Las pruebas por WhatsApp pueden ser útiles, pero conviene preservarlas correctamente y acompañarlas de otros elementos. Si además te han dejado sin acceso a aplicaciones internas, correo corporativo o centro de trabajo, ese dato puede reforzar la tesis de que hubo una extinción efectiva.
Plazo de 20 días y pasos para reclamar
La acción de despido caduca a los 20 días hábiles, según el art. 59.3 ET. El cauce procesal se encuentra en los arts. 103 y siguientes de la LRJS. Es un plazo corto: no cuentan sábados, domingos ni festivos, y conviene calcularlo con cuidado desde la fecha en que el despido se manifiesta de forma inequívoca.
A efectos prácticos, suele ser razonable:
- anotar la fecha exacta del cese o de la comunicación verbal;
- guardar de inmediato todas las pruebas disponibles;
- pedir asesoramiento para valorar si existe realmente despido y cuál es la fecha de efectos;
- preparar la impugnación por despido dentro de plazo.

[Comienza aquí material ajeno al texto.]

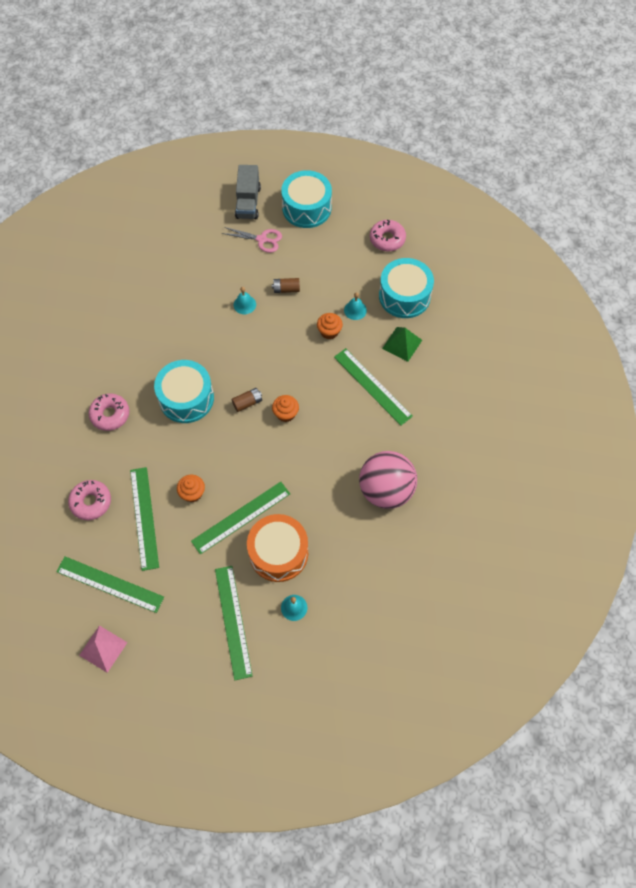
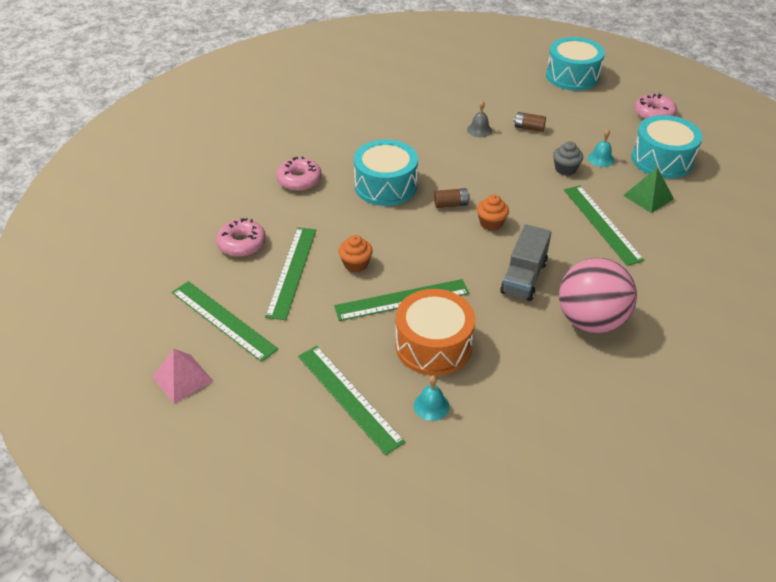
camera: 20 degrees right, 20 degrees down
(233, 621) = (349, 397): green ruler -> green ruler turned 45 degrees counterclockwise
(244, 304) = (479, 130): turquoise bell -> grey bell
(248, 202) = (512, 61): grey truck -> grey truck (524, 277)
(262, 239) = (516, 88): pink scissors -> none
(329, 331) = (565, 169): orange cupcake -> grey cupcake

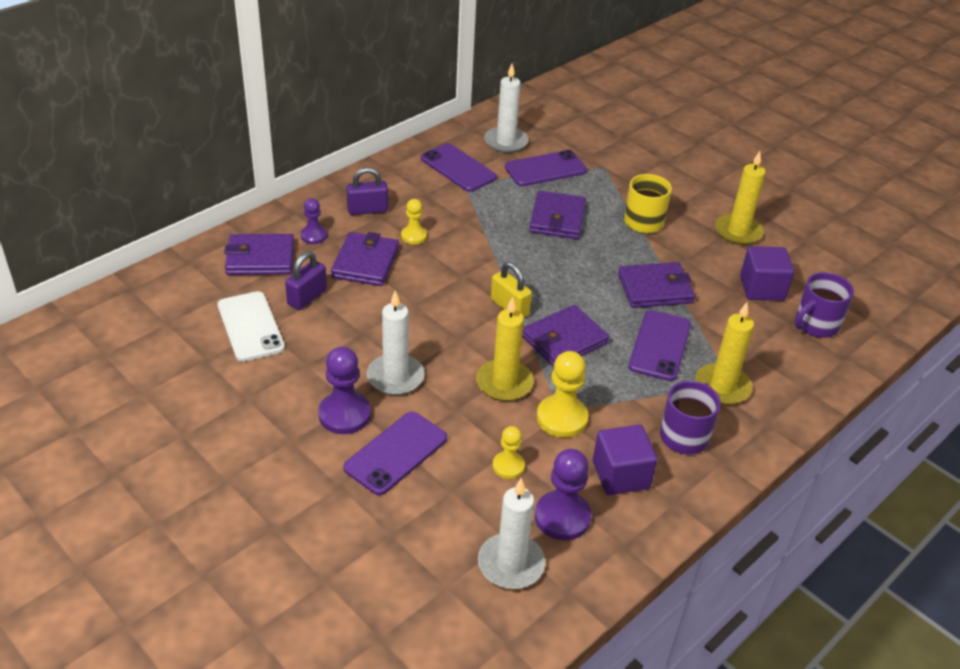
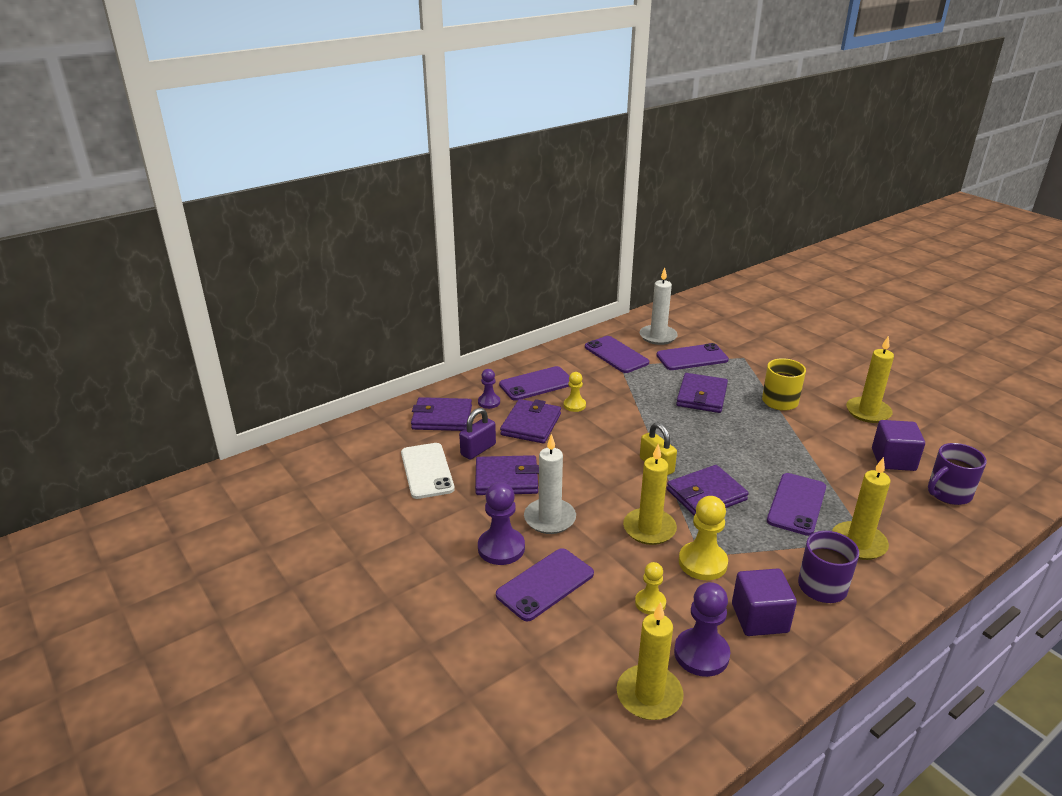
camera: 10 degrees right, 10 degrees down
(367, 210) = (536, 384): purple padlock -> purple phone
(511, 564) = (649, 695): white candle -> yellow candle
(655, 289) = (791, 456): purple wallet -> purple wallet (506, 479)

La conciliación previa puede formar parte del itinerario habitual en muchos casos, pero no conviene perder de vista que el eje es la modalidad procesal de despido y el cumplimiento del plazo de caducidad. Según el supuesto y el territorio, habrá que revisar el trámite concreto aplicable y cómo afecta al cómputo.
Qué efectos puede tener: improcedencia, nulidad, readmisión e indemnización
Si el despido se impugna y se aprecia un defecto formal relevante, como la falta de carta en un supuesto donde era exigible, puede declararse improcedente. En ese caso, el art. 56 ET prevé, con carácter general, la opción entre readmisión o indemnización, con las particularidades legales del caso.
Si se acuerda la readmisión, pueden entrar en juego los salarios de tramitación en los supuestos legalmente previstos. Si se opta por la indemnización, habrá que calcularla según la antigüedad, salario y periodo de prestación de servicios, entre otros datos. El finiquito, por su parte, responde a conceptos pendientes de liquidar y no debe confundirse con la indemnización por despido.
La nulidad produciría normalmente la readmisión obligatoria y demás efectos asociados, pero insistimos: no deriva sin más de la ausencia de carta. Hará falta acreditar la causa específica que justifique esa calificación.
Errores frecuentes y cuándo conviene pedir asesoramiento
- Pensar que, al no haber carta, no hace falta reclamar.
- Dejar pasar el plazo de 20 días mientras se espera una solución informal.
- Firmar documentos sin revisar su contenido o sin identificar si son finiquito, baja voluntaria o recibí.
- No conservar mensajes, correos o pruebas del cese.
- Dar por hecho que la baja médica convierte el despido en nulo sin analizar el contexto.
Conviene pedir asesoramiento cuanto antes si la empresa te ha comunicado de palabra que no vuelvas, si han dejado de contar contigo sin explicación, si sospechas represalia por una reclamación previa o si existe alguna situación especialmente protegida. En estos casos, fijar correctamente la fecha del despido y la estrategia probatoria puede ser decisivo.
Fuentes oficiales consultables
En síntesis, un despido sin carta no suele ajustarse a las exigencias formales del despido disciplinario u objetivo y, si se impugna en plazo, puede dar lugar a una declaración de improcedencia. La nulidad, en cambio, exige un análisis adicional de causas específicas y de la prueba disponible.
Si te han despedido de palabra o sin comunicación escrita clara, lo más prudente es reunir pruebas, fijar la fecha del cese y revisar tu caso cuanto antes. Un siguiente paso razonable es solicitar orientación jurídica laboral para valorar si procede impugnar el despido y qué efectos podrían reclamarse en tu situación concreta.